(Extracted data items)
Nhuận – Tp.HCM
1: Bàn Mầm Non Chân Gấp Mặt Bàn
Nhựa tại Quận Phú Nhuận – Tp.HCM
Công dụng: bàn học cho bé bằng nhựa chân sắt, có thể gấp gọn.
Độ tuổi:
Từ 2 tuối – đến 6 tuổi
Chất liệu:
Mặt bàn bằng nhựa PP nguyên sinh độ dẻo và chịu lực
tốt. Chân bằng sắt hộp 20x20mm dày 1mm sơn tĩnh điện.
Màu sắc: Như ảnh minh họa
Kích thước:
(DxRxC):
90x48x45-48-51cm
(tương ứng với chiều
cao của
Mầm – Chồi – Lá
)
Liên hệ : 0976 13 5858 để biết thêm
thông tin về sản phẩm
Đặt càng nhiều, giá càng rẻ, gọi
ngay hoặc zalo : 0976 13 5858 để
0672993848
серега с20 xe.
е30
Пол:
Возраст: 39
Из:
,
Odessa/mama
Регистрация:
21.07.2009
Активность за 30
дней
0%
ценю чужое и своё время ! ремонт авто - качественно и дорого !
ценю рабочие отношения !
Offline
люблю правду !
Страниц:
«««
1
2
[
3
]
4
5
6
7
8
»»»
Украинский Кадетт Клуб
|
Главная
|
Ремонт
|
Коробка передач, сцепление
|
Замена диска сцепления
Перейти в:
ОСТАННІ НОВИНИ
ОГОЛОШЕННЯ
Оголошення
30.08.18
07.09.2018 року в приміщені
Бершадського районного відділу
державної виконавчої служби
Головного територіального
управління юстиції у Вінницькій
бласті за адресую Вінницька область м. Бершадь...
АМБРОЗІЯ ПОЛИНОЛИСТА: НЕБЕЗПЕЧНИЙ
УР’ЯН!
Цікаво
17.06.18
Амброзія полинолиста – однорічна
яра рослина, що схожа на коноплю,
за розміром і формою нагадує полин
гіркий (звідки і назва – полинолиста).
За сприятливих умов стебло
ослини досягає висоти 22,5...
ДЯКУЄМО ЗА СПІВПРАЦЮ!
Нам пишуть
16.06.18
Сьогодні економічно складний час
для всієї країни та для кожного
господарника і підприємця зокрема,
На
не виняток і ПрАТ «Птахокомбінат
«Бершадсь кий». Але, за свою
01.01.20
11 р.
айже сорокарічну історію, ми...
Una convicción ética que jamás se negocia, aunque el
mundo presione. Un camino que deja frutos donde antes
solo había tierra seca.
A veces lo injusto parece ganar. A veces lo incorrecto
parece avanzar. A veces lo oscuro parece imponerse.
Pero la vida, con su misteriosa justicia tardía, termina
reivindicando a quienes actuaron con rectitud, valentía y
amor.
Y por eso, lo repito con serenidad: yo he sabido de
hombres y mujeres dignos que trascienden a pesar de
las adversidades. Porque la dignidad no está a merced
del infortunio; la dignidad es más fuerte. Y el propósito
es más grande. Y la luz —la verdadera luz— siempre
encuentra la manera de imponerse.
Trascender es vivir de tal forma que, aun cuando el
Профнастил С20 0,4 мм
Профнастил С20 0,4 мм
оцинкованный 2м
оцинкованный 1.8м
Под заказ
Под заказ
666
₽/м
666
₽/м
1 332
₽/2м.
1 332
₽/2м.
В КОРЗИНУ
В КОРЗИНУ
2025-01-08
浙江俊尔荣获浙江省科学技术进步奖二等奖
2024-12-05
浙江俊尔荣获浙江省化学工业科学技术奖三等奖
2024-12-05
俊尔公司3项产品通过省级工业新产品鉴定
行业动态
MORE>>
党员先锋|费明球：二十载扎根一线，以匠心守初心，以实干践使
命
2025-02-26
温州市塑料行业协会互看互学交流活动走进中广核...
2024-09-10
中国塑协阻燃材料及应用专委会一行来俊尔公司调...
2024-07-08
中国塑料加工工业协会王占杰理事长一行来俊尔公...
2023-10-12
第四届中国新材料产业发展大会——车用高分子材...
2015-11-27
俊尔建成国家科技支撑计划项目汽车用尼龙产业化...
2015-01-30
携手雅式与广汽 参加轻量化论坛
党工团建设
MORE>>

* _Task details_: Can you rewrite all the items above, putting "КУПИТЬ" wherever "В КОРЗИНУ" appears and leaving everything else unchanged?

* _Answer to this problem_:
Nhuận – Tp.HCM
1: Bàn Mầm Non Chân Gấp Mặt Bàn
Nhựa tại Quận Phú Nhuận – Tp.HCM
Công dụng: bàn học cho bé bằng nhựa chân sắt, có thể gấp gọn.
Độ tuổi:
Từ 2 tuối – đến 6 tuổi
Chất liệu:
Mặt bàn bằng nhựa PP nguyên sinh độ dẻo và chịu lực
tốt. Chân bằng sắt hộp 20x20mm dày 1mm sơn tĩnh điện.
Màu sắc: Như ảnh minh họa
Kích thước:
(DxRxC):
90x48x45-48-51cm
(tương ứng với chiều
cao của
Mầm – Chồi – Lá
)
Liên hệ : 0976 13 5858 để biết thêm
thông tin về sản phẩm
Đặt càng nhiều, giá càng rẻ, gọi
ngay hoặc zalo : 0976 13 5858 để
0672993848
серега с20 xe.
е30
Пол:
Возраст: 39
Из:
,
Odessa/mama
Регистрация:
21.07.2009
Активность за 30
дней
0%
ценю чужое и своё время ! ремонт авто - качественно и дорого !
ценю рабочие отношения !
Offline
люблю правду !
Страниц:
«««
1
2
[
3
]
4
5
6
7
8
»»»
Украинский Кадетт Клуб
|
Главная
|
Ремонт
|
Коробка передач, сцепление
|
Замена диска сцепления
Перейти в:
ОСТАННІ НОВИНИ
ОГОЛОШЕННЯ
Оголошення
30.08.18
07.09.2018 року в приміщені
Бершадського районного відділу
державної виконавчої служби
Головного територіального
управління юстиції у Вінницькій
бласті за адресую Вінницька область м. Бершадь...
АМБРОЗІЯ ПОЛИНОЛИСТА: НЕБЕЗПЕЧНИЙ
УР’ЯН!
Цікаво
17.06.18
Амброзія полинолиста – однорічна
яра рослина, що схожа на коноплю,
за розміром і формою нагадує полин
гіркий (звідки і назва – полинолиста).
За сприятливих умов стебло
ослини досягає висоти 22,5...
ДЯКУЄМО ЗА СПІВПРАЦЮ!
Нам пишуть
16.06.18
Сьогодні економічно складний час
для всієї країни та для кожного
господарника і підприємця зокрема,
На
не виняток і ПрАТ «Птахокомбінат
«Бершадсь кий». Але, за свою
01.01.20
11 р.
айже сорокарічну історію, ми...
Una convicción ética que jamás se negocia, aunque el
mundo presione. Un camino que deja frutos donde antes
solo había tierra seca.
A veces lo injusto parece ganar. A veces lo incorrecto
parece avanzar. A veces lo oscuro parece imponerse.
Pero la vida, con su misteriosa justicia tardía, termina
reivindicando a quienes actuaron con rectitud, valentía y
amor.
Y por eso, lo repito con serenidad: yo he sabido de
hombres y mujeres dignos que trascienden a pesar de
las adversidades. Porque la dignidad no está a merced
del infortunio; la dignidad es más fuerte. Y el propósito
es más grande. Y la luz —la verdadera luz— siempre
encuentra la manera de imponerse.
Trascender es vivir de tal forma que, aun cuando el
Профнастил С20 0,4 мм
Профнастил С20 0,4 мм
оцинкованный 2м
оцинкованный 1.8м
Под заказ
Под заказ
666
₽/м
666
₽/м
1 332
₽/2м.
1 332
₽/2м.
КУПИТЬ
КУПИТЬ
2025-01-08
浙江俊尔荣获浙江省科学技术进步奖二等奖
2024-12-05
浙江俊尔荣获浙江省化学工业科学技术奖三等奖
2024-12-05
俊尔公司3项产品通过省级工业新产品鉴定
行业动态
MORE>>
党员先锋|费明球：二十载扎根一线，以匠心守初心，以实干践使
命
2025-02-26
温州市塑料行业协会互看互学交流活动走进中广核...
2024-09-10
中国塑协阻燃材料及应用专委会一行来俊尔公司调...
2024-07-08
中国塑料加工工业协会王占杰理事长一行来俊尔公...
2023-10-12
第四届中国新材料产业发展大会——车用高分子材...
2015-11-27
俊尔建成国家科技支撑计划项目汽车用尼龙产业化...
2015-01-30
携手雅式与广汽 参加轻量化论坛
党工团建设
MORE>>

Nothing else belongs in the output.